■ Using the information ■
A - List every hyphenated term in the summary of the expert token routing paper.
B - Carry on the summary of the expert token routing paper from its last sentence.

■ Page text ■
╭──
An Expert is Worth One Token: Synergizing Multiple Expert LLMs as Generalist via Expert Token Routing
This addresses the challenge of building generalist AI systems by synergizing specialized models, offering a plug-and-play solution for dynamic extension, though it is incremental as it builds on existing multi-LLM collaboration methods.
The paper tackles the problem of integrating multiple expert large language models (LLMs) into a unified generalist system by introducing Expert-Token-Routing, which represents experts as tokens in a meta LLM for seamless routing and collaboration, resulting in outperformance of existing multi-LLM paradigms across six diverse expert domains.
╰──
■ Data listing ■
╭──
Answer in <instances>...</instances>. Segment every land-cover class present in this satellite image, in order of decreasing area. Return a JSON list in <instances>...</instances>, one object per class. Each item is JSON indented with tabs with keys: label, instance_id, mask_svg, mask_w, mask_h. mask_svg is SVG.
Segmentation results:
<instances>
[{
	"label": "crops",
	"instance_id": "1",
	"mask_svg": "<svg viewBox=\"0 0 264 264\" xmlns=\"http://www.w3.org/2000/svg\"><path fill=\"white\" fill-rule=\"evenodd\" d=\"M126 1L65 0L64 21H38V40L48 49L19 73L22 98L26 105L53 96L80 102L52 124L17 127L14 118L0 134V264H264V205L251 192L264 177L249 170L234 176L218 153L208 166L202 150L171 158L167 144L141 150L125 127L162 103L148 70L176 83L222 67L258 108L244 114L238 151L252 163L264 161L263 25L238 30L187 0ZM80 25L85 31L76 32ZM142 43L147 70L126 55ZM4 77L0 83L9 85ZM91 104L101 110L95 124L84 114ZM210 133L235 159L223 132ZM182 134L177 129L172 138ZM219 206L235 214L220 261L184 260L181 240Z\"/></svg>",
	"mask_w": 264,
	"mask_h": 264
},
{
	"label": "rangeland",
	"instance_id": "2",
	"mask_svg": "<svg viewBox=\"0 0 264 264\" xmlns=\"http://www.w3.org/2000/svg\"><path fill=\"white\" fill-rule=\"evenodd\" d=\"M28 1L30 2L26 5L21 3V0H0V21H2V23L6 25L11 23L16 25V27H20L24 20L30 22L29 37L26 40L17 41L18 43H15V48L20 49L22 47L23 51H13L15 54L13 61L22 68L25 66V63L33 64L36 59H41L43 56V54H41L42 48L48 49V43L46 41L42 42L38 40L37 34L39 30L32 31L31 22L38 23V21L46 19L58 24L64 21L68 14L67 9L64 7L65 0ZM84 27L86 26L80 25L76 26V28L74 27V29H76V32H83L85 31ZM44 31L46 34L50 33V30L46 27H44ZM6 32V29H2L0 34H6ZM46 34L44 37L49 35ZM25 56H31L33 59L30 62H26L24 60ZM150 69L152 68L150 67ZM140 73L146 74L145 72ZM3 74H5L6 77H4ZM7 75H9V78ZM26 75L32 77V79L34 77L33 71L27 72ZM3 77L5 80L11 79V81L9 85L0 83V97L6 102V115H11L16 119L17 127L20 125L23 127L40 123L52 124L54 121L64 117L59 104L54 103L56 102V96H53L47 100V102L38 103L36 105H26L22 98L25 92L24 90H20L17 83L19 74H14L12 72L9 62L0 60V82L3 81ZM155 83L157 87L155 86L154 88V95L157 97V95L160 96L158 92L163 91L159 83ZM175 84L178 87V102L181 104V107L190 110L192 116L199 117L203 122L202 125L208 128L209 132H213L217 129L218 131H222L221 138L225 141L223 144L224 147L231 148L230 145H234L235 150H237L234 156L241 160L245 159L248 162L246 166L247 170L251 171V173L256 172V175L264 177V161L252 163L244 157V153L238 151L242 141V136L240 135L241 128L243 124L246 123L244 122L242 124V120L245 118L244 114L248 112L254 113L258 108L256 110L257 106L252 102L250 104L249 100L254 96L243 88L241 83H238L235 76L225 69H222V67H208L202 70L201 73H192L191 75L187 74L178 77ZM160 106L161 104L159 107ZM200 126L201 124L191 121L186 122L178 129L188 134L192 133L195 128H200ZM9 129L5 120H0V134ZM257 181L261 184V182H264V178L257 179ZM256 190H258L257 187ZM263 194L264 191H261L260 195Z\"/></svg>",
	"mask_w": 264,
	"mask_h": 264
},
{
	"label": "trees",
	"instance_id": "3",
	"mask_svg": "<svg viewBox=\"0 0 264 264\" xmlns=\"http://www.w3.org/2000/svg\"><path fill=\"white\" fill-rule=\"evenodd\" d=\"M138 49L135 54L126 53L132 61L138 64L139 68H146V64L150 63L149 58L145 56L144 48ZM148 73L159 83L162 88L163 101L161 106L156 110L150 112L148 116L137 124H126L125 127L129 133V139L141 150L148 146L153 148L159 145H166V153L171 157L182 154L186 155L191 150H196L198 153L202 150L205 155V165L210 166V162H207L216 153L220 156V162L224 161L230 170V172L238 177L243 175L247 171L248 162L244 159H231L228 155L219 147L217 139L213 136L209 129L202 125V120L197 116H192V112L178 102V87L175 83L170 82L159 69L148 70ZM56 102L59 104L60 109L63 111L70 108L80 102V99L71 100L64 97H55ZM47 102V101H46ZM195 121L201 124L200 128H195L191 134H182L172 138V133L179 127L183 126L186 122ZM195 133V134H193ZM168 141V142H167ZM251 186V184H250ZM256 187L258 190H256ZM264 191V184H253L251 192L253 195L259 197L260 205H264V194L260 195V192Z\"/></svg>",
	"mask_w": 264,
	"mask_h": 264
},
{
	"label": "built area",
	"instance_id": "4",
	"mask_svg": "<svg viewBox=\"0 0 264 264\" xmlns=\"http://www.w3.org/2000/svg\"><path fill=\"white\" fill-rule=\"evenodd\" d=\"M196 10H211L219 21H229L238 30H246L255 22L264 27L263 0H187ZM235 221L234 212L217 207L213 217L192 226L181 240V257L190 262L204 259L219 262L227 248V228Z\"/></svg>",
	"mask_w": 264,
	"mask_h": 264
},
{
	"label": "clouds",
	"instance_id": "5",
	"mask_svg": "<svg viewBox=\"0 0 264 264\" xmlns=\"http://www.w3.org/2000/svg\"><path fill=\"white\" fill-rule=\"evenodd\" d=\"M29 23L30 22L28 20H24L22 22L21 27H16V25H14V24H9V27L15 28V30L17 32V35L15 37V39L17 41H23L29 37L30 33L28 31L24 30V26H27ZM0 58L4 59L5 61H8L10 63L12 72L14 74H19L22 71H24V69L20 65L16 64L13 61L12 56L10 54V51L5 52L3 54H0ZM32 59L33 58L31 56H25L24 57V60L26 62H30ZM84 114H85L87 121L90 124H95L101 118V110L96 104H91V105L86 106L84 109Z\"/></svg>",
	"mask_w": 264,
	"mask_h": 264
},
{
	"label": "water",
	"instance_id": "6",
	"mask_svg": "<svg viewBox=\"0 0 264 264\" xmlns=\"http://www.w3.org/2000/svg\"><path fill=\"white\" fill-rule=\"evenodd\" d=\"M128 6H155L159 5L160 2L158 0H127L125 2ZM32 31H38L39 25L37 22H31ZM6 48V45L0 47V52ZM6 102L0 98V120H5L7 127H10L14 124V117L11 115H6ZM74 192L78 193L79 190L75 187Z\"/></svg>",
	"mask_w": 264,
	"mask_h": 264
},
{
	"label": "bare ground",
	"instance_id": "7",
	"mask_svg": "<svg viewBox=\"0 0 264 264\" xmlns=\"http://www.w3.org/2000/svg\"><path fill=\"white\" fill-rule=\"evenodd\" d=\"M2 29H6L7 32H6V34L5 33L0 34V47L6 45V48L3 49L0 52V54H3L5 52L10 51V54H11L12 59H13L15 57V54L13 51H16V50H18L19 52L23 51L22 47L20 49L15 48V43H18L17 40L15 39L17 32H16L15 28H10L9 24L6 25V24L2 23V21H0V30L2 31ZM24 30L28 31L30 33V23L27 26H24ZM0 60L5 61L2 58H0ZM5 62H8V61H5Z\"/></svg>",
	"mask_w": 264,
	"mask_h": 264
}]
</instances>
╰──
■ Responses to the exercise ■
A - Expert-Token-Routing, plug-and-play, multi-LLM

B -
We present Expert-Token-Routing, a unified generalist framework that facilitates seamless integration of multiple expert LLMs. Our framework represents expert LLMs as special expert tokens within the vocabulary of a meta LLM. The meta LLM can route to an expert LLM like generating new tokens. Expert-Token-Routing not only supports learning the implicit expertise of expert LLMs from existing instruction dataset but also allows for dynamic extension of new expert LLMs in a plug-and-play manner. It also conceals the detailed collaboration process from the user's perspective, facilitating interaction as though it were a singular LLM. Our framework outperforms various existing multi-LLM collaboration paradigms across benchmarks that incorporate six diverse expert domains, demonstrating effectiveness and robustness in building generalist LLM system via synergizing multiple expert LLMs.